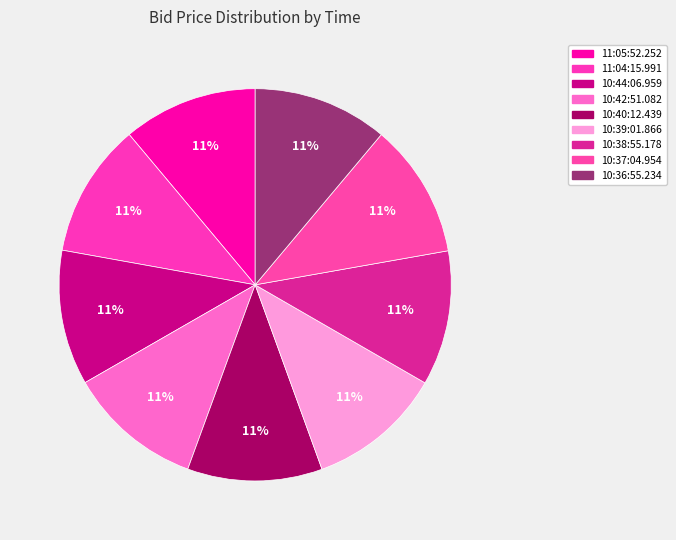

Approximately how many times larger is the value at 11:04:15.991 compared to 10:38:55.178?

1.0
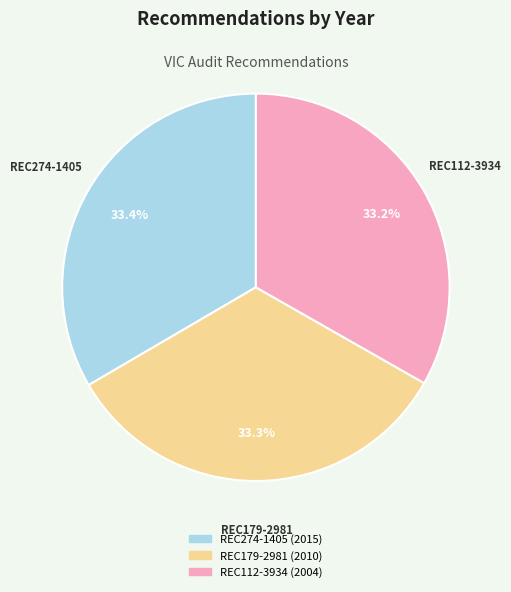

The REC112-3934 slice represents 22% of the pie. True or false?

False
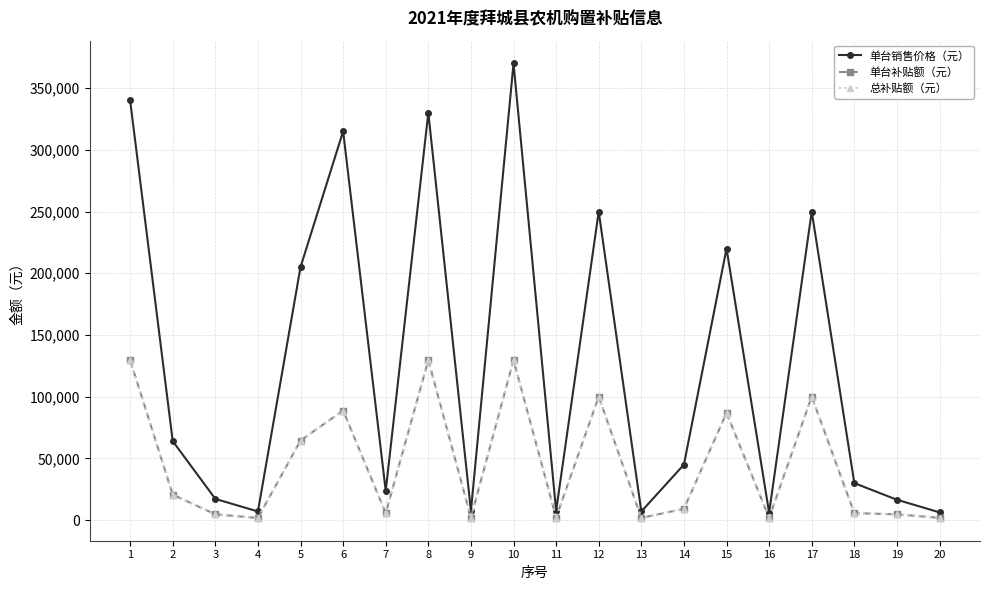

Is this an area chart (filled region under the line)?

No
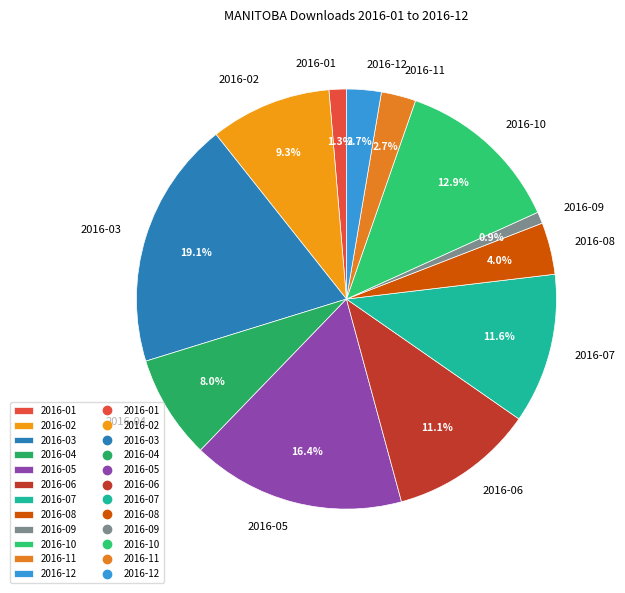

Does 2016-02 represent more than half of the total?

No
________________
■ What the task asks
Copy out every line of the records above word for word, omitting the pictures.

■ Written solution
Approximately how many times larger is the value at 11:04:15.991 compared to 10:38:55.178?

1.0

The REC112-3934 slice represents 22% of the pie. True or false?

False

Is this an area chart (filled region under the line)?

No

Does 2016-02 represent more than half of the total?

No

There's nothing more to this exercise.